* **Exercise goal**: Below are the records; give again exactly the line with "44 205 7.79", the line with "21 274 7.32", and each line that lies between them, and nothing besides.
*** Block opens ***
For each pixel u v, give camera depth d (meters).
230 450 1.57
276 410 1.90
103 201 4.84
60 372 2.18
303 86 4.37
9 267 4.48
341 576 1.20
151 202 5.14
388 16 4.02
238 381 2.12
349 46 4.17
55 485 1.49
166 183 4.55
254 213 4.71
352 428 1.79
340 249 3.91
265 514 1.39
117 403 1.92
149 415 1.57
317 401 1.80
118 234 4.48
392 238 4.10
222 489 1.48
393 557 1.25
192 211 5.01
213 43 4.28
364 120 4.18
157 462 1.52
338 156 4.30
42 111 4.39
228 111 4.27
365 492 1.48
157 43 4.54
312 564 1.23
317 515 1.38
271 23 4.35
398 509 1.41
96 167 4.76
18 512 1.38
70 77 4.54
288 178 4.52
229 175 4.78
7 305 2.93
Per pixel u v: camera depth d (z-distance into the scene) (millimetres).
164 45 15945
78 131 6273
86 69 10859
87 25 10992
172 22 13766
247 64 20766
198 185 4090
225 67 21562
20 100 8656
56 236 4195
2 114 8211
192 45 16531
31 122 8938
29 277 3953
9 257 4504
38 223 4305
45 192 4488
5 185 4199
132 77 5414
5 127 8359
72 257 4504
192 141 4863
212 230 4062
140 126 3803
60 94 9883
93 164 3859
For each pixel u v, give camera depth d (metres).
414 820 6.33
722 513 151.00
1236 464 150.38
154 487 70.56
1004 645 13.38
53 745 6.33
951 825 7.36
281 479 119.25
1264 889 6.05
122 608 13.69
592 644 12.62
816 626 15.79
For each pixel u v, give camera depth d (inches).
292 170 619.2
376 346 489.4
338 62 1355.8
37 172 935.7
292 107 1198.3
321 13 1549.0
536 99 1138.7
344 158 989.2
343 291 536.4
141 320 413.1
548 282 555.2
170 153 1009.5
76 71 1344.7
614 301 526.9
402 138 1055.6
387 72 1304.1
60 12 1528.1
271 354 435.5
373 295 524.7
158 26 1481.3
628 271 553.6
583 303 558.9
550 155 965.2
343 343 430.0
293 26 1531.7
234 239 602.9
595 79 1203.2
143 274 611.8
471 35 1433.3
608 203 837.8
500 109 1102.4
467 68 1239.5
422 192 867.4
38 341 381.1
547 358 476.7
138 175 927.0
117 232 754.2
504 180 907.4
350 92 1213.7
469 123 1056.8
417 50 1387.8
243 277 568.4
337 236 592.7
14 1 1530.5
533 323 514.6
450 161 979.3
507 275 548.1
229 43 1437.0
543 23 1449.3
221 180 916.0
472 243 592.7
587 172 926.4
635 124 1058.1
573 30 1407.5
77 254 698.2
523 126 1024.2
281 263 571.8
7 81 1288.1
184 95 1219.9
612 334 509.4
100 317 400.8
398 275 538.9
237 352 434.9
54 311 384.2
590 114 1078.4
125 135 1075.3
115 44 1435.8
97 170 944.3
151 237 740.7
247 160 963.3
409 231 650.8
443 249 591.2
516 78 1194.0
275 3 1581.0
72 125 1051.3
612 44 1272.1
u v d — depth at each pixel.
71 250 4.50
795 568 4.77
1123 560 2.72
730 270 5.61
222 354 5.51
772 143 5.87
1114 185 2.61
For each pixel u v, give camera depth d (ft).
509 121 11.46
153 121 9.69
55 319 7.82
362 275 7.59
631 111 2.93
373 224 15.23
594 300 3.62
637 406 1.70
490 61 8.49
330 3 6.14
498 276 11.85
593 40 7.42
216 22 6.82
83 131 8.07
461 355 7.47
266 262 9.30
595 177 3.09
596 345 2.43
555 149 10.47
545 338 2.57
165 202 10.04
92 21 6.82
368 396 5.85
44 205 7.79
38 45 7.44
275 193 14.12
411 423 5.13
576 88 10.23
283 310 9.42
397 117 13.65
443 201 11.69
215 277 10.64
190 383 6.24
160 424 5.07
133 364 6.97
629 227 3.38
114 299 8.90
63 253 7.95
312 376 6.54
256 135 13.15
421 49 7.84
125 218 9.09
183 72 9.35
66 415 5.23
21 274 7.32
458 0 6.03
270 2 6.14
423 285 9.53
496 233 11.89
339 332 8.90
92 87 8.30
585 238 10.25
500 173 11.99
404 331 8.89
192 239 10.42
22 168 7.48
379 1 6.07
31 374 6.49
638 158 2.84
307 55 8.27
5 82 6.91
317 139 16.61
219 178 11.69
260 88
*** Block closes ***
* **Your response**:
44 205 7.79
38 45 7.44
275 193 14.12
411 423 5.13
576 88 10.23
283 310 9.42
397 117 13.65
443 201 11.69
215 277 10.64
190 383 6.24
160 424 5.07
133 364 6.97
629 227 3.38
114 299 8.90
63 253 7.95
312 376 6.54
256 135 13.15
421 49 7.84
125 218 9.09
183 72 9.35
66 415 5.23
21 274 7.32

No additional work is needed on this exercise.